DH's Father/Mother- Mother responded
DH's Brother/Sister In Law- no response
My Father/Mother- Mother responded
My Younger sister- responded (I actually read it to her prior to sending it out)
My Older sister/Brother-In-Law- no response.
I didn't really expect my older sister and her husband or my brother-in-law and his wife to respond. I don't think it was a negative reaction they just tend not to communicate very often. There also is a good chance my brother-in-law and sister-in-law have yet to read the e-mail but I could be wrong.
So the first response I got was from my sister. She even had indicated herself that she didn't know how to refer to adoption related topics and was part of the catalyst to get the letter written. Having her help edit the letter was helpful because I could have a perspective of someone that knew nothing.

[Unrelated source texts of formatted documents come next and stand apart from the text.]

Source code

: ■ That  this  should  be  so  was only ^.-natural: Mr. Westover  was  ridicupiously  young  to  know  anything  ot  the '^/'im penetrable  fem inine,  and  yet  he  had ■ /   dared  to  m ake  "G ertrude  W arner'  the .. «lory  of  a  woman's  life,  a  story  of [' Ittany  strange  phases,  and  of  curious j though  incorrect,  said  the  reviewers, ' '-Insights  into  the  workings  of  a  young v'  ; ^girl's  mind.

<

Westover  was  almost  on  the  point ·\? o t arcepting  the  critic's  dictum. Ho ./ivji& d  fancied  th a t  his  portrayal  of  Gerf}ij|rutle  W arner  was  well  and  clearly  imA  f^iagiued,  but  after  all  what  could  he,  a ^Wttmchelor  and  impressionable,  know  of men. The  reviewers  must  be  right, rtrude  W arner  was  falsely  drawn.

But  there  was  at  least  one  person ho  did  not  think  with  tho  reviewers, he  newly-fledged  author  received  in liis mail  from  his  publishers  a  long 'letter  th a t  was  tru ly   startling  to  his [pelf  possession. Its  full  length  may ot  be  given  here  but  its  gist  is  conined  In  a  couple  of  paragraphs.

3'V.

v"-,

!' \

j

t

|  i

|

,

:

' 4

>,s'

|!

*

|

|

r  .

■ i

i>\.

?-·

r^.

She e-mailed me a response ending with the affirmation that we are going to be great parents (I swear I wasn't fishing for complements by sending this letter but I think almost every response included this affirmation).
My Mother-In-Law was the second response to which she indicated that November was a special month because it was her birthday, her husbands birthday and her mothers birthday. She also indicated that she thought her mother (who passed about a year before I met DH) had a hand in our adoption. My personal reaction to the letter was that it was a bit self centered but honestly I dont really care as long as she got my message. This hopefully will give me a place to help reframe her language when she says things that are not adoption friendly. That was and is the objective of the letter- to create a framework to work from. I'm sure she is going to say things that will make me cringe again but now I can say to her "Why dont you just refer to the baby as a baby or your grandchild vs (insert what she said here)?"

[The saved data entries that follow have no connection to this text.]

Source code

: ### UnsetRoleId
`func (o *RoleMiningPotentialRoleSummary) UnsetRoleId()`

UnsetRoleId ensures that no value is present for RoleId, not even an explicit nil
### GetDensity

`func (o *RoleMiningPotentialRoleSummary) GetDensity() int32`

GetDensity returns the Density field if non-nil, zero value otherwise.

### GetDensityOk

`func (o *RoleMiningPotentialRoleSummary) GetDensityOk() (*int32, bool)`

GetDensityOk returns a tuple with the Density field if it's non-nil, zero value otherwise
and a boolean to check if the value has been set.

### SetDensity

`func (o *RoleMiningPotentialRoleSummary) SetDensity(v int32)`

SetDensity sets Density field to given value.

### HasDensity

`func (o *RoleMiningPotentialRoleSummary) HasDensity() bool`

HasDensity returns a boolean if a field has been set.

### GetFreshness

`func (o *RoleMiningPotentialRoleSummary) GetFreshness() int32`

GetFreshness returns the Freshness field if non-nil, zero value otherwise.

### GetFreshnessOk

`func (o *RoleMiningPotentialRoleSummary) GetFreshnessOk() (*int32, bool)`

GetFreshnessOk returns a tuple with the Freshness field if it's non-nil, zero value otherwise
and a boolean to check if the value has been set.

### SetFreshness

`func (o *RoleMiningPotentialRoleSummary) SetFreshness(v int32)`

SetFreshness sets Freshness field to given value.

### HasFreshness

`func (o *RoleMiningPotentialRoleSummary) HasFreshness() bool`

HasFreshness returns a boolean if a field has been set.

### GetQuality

My mother took a LONG time to respond (I just looked back- it took 2 days I guess it wasn't that long but it seemed like forever). She didn't say much it was brief but thanked us for putting the time into the letter and told us she is looking forward to being a grandparent. What I think was key though was that she responded to the family mailing group.
So When we finally talked about the letter (we talk every day and I dont think we talked about the e-mail for another few days) she said "thinking back I'm sure I've said some of those things but I just didn't know" I told her that I'm sure she had as well but I feel like I can TELL her when she says something that hurts (well most of the time).

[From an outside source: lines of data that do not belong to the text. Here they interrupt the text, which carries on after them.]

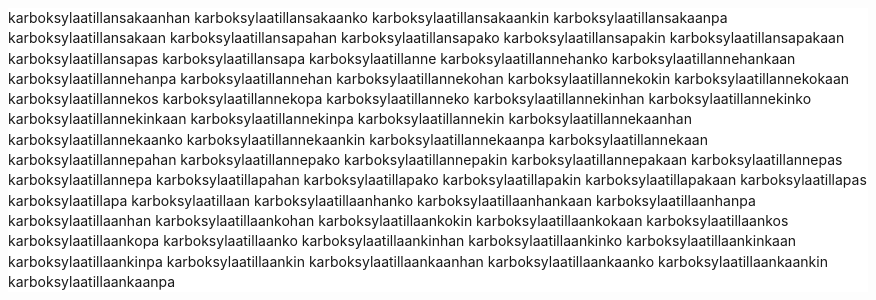 karboksylaatillansakaanhan
karboksylaatillansakaanko
karboksylaatillansakaankin
karboksylaatillansakaanpa
karboksylaatillansakaan
karboksylaatillansapahan
karboksylaatillansapako
karboksylaatillansapakin
karboksylaatillansapakaan
karboksylaatillansapas
karboksylaatillansapa
karboksylaatillanne
karboksylaatillannehanko
karboksylaatillannehankaan
karboksylaatillannehanpa
karboksylaatillannehan
karboksylaatillannekohan
karboksylaatillannekokin
karboksylaatillannekokaan
karboksylaatillannekos
karboksylaatillannekopa
karboksylaatillanneko
karboksylaatillannekinhan
karboksylaatillannekinko
karboksylaatillannekinkaan
karboksylaatillannekinpa
karboksylaatillannekin
karboksylaatillannekaanhan
karboksylaatillannekaanko
karboksylaatillannekaankin
karboksylaatillannekaanpa
karboksylaatillannekaan
karboksylaatillannepahan
karboksylaatillannepako
karboksylaatillannepakin
karboksylaatillannepakaan
karboksylaatillannepas
karboksylaatillannepa
karboksylaatillapahan
karboksylaatillapako
karboksylaatillapakin
karboksylaatillapakaan
karboksylaatillapas
karboksylaatillapa
karboksylaatillaan
karboksylaatillaanhanko
karboksylaatillaanhankaan
karboksylaatillaanhanpa
karboksylaatillaanhan
karboksylaatillaankohan
karboksylaatillaankokin
karboksylaatillaankokaan
karboksylaatillaankos
karboksylaatillaankopa
karboksylaatillaanko
karboksylaatillaankinhan
karboksylaatillaankinko
karboksylaatillaankinkaan
karboksylaatillaankinpa
karboksylaatillaankin
karboksylaatillaankaanhan
karboksylaatillaankaanko
karboksylaatillaankaankin
karboksylaatillaankaanpa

She then went on to share my fathers reaction which was "when it comes to 'politically correct' terminology for things we are not familiar with we have to turn to those involved and go with what makes them comfortable." It made me wonder if one of my sisters had called or if my mother had challenged the language of the e-mail. Either way I think its true. Some of the language I'm not fully sold on and can be flexible with; however this language was created with all perspectives of the triad (birthparents, adoptees, adoptive parents) we all have to respect the language and try to do whats best/right for our families as well.
I think what is key is that the door is open for communication both ways. I now hopefully will feel comfortable educating my in-laws on adoption and they hopefully will feel comfortable coming to me when they are not sure how to address an issue. The letter provoked so much more anxiety then was required. I wish I had done it sooner.